NABOKV-L post 0001867, Sat, 22 Mar 1997 19:38:16 -0800

Subject
Nabokov mentions & Gardner query
Date
Body
From: ESAMPVN@aol.com
A capsule review of the paperback edition of THE STORIES OF VLADIMIR NABOKOV,
by Nancy Pate of the Orlando Sentinel, appeared in the March 9 issue of the
Boulder Daily Camera (and, presumably, in other newspapers of the
Knight-Ridder chain). It is brief enough, I think, to be quoted in full:
"These 65 shimmering tales, written between 1920 and 1952, range from the
whimsical to the bittersweet to the almost cruelly clever. The themes are
those that sustain Nabokov's longer works-memory and coincidence, exile and
loss, the connections between life and art. In "La Veneziana," a man is so
attracted to a woman in a painting that he "enters" her world. In "A Nursery
Tale," a man's bargain with a she-devil finds him collecting Lolitalike
would-be lovers. And in "The Admiralty Spire," the narrator is so
self-absorbed that he believes a writer has stolen the story of his first,
great love. As always, Nabokov is the enchanter."

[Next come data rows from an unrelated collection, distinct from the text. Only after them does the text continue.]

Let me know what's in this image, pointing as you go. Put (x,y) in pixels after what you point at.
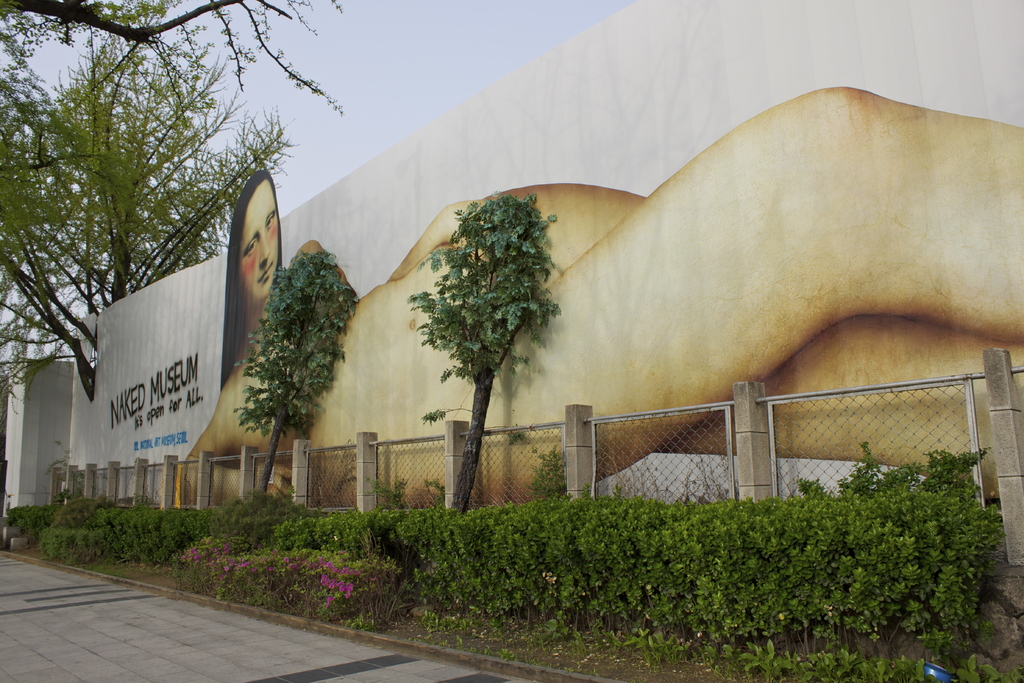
In this image we can see a wall (368,205) with some painting (833,143). There is a board (131,387) with some text (194,397). There are trees (5,16), plants (312,534), fencing (330,483), pathway (227,613).
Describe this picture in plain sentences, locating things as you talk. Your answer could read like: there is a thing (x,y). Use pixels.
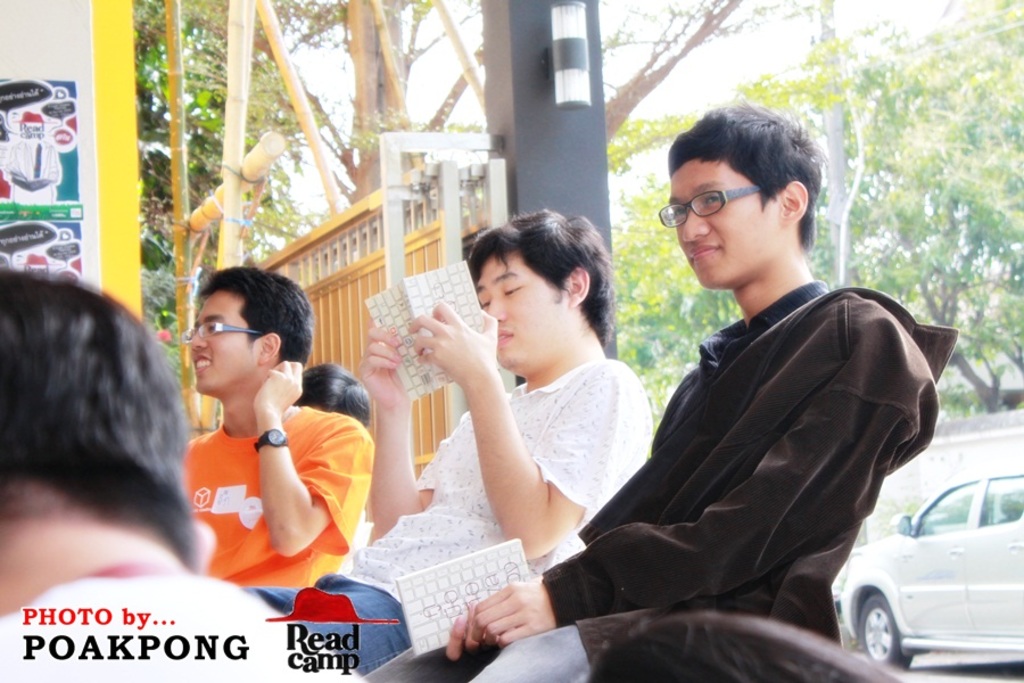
In this picture there are people (586,465) in the center of the image (512,332), holding objects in their hands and there are posters (52,223) on the wall (100,27) and there are bamboos (393,66), trees (372,172), and a boundary (384,187) in the background area of the image (384,187) and there is a car (967,510) in the background area of the image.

From the Early Spring 1997 Daedalus Books catalog blurb for John Gardner's ON
WRITERS AND WRITING: "In piece after piece we see Gardner...examining the
work of writers he admires-Saul Bellow, Vladimir Nabokov, Philip Roth, John
Cheever, Larry Woiwode, and Joyce Carol Oates..."

By the way, does anyone know if VN ever expressed an opinion on Gardner? As
an admirer of both, I would be curious to know.